---- Data to use
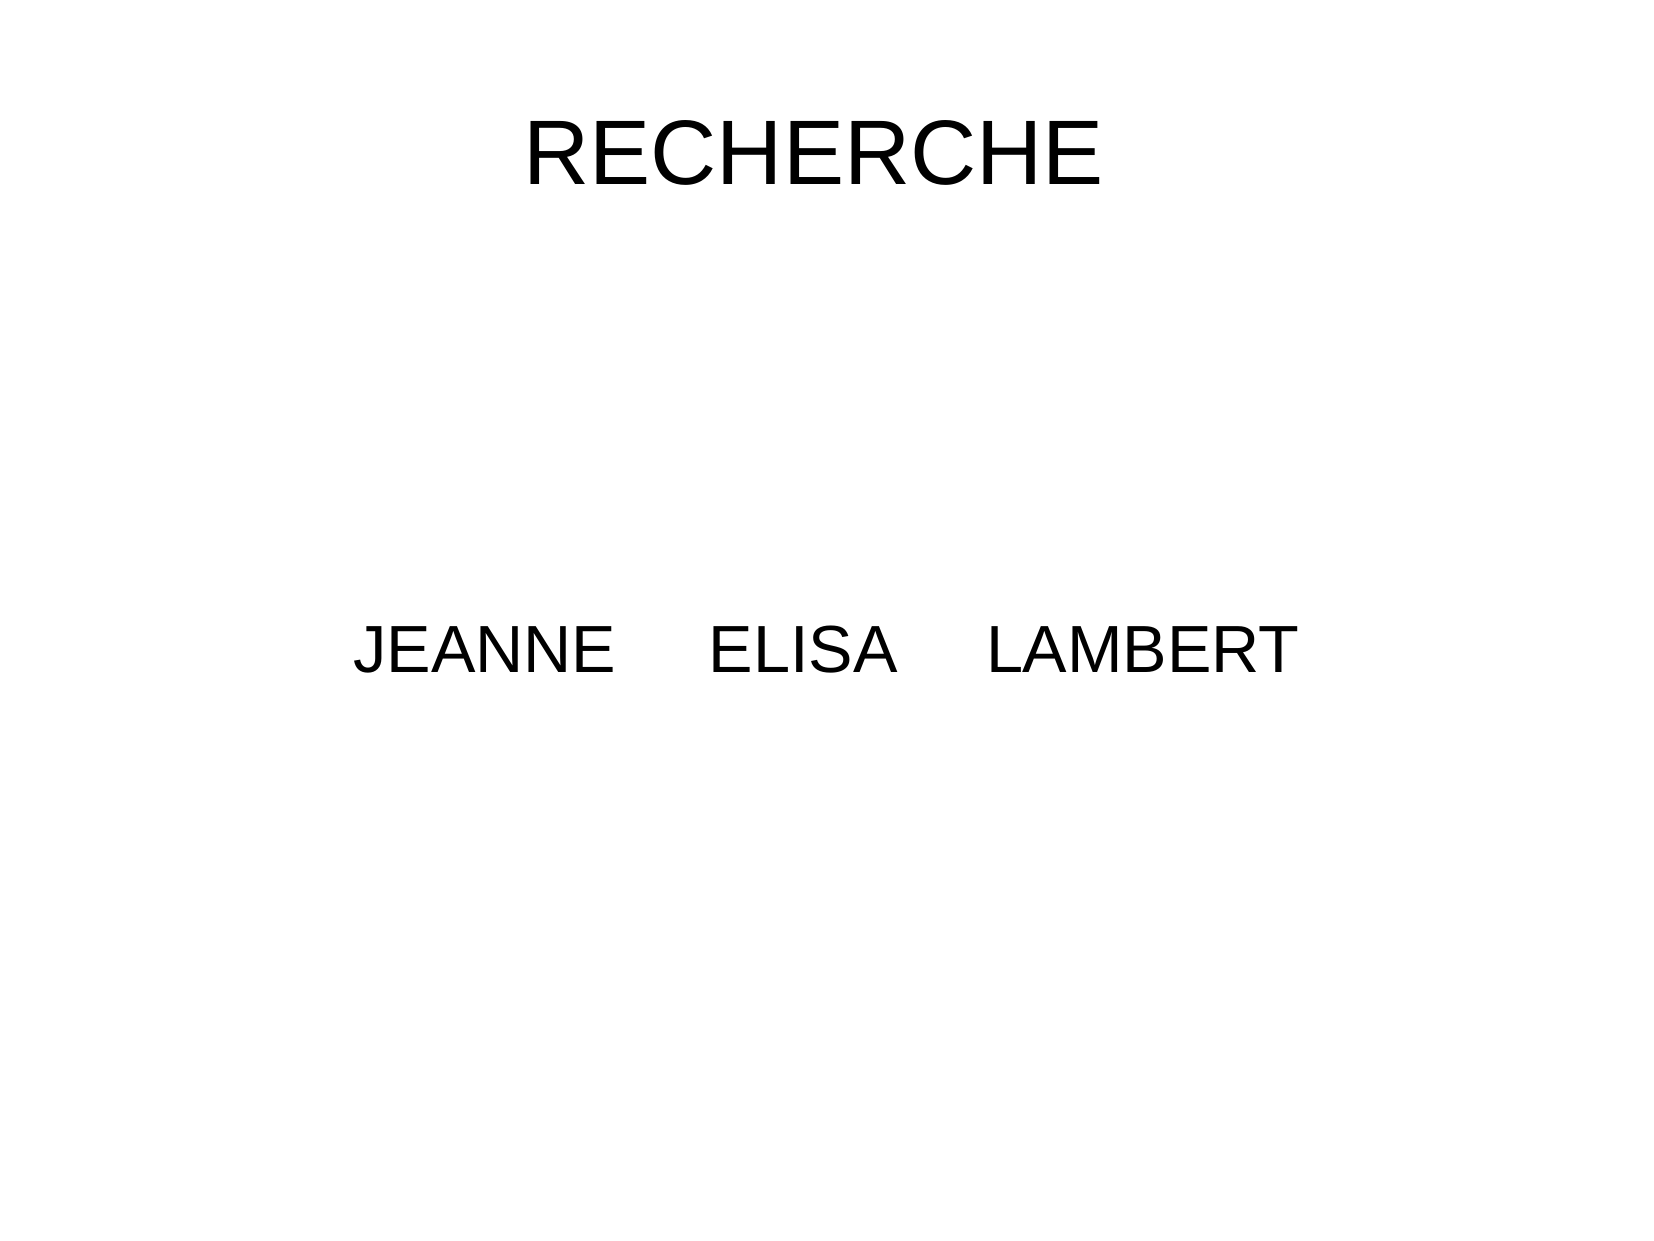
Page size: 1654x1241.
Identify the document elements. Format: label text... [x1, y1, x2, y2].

subtitle JEANNE ELISA LAMBERT [82, 290, 1571, 1010]
title RECHERCHE [82, 49, 1571, 257]
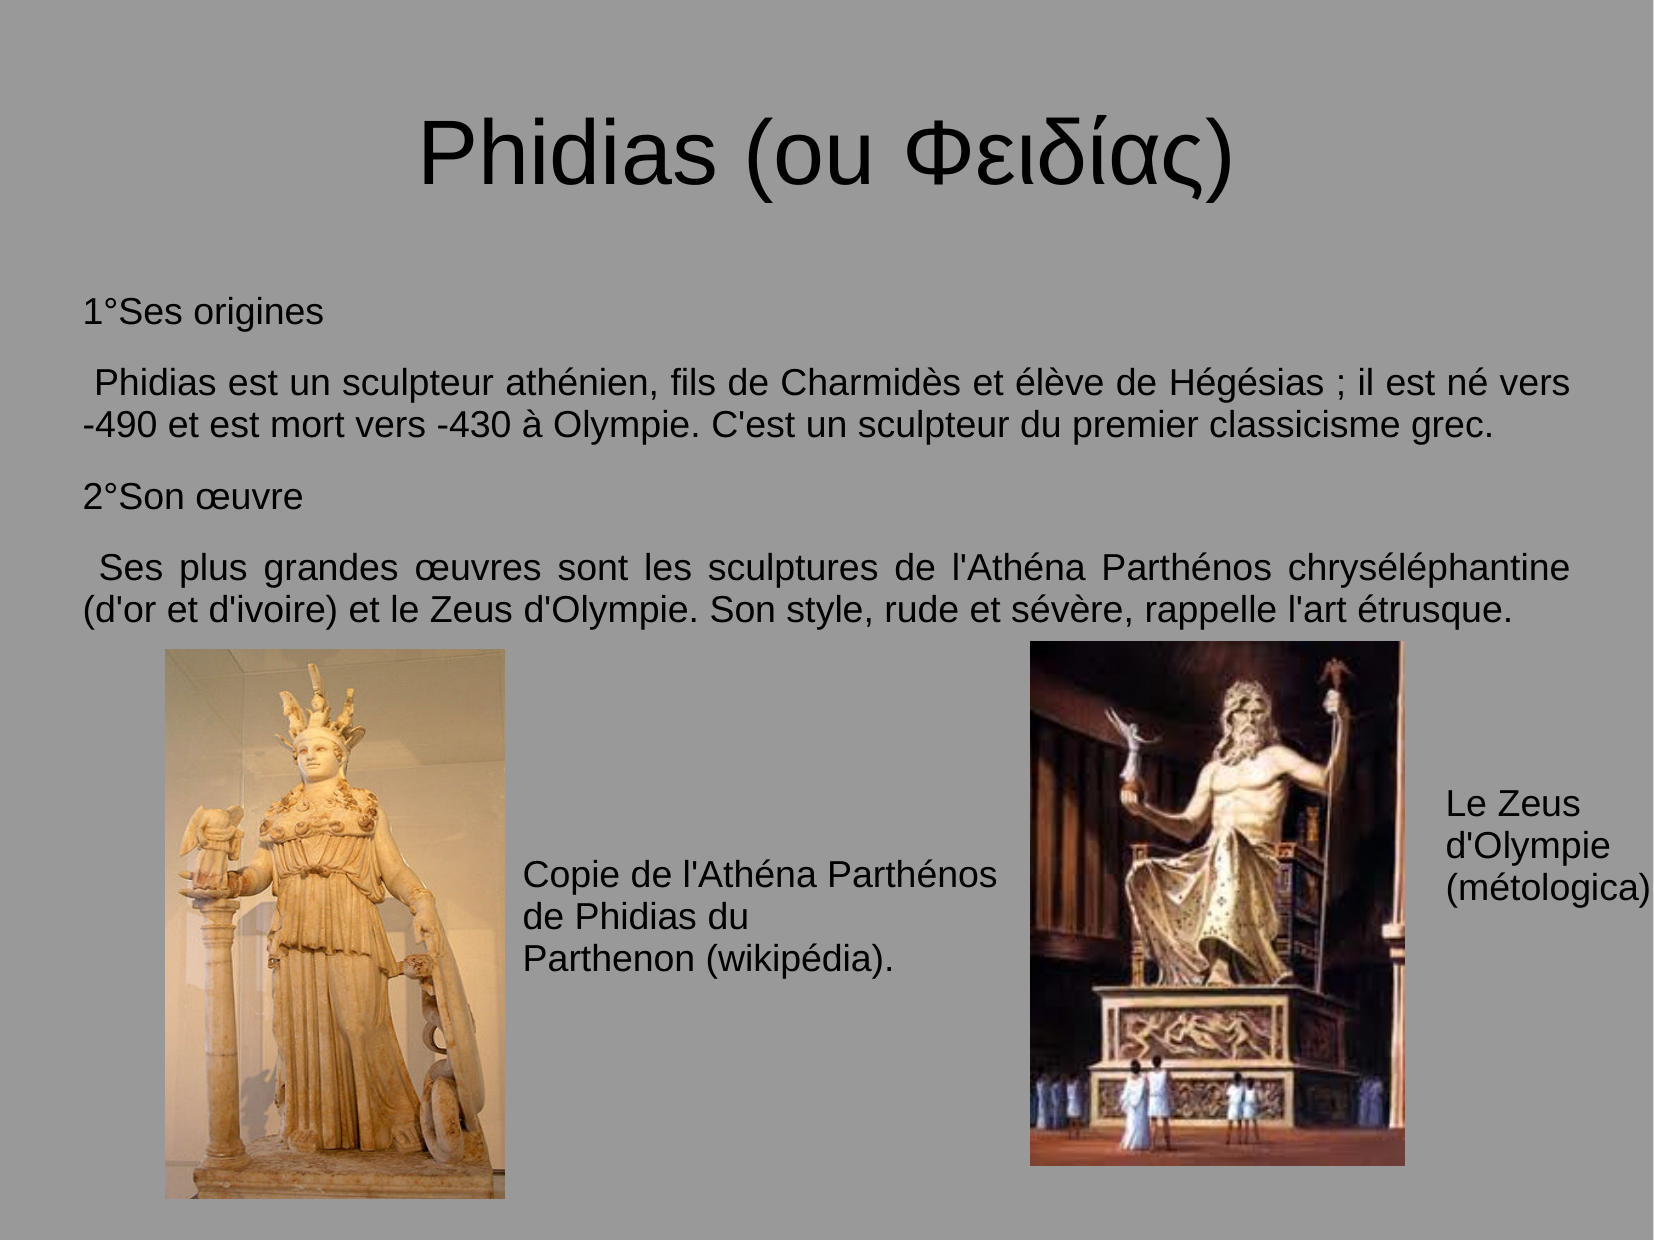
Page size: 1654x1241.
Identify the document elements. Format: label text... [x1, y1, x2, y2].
--------
Rewrite all the records with "Identify" changed to "Locate" and everything else left as it is. Leave out the pictures.

Page size: 1654x1241.
Locate the document elements. Format: label text... [x1, y1, x2, y2].

subtitle JEANNE ELISA LAMBERT [82, 290, 1571, 1010]
title RECHERCHE [82, 49, 1571, 257]
Page size: 1654x1241.
Locate the document elements. Format: label text... [x1, y1, x2, y2].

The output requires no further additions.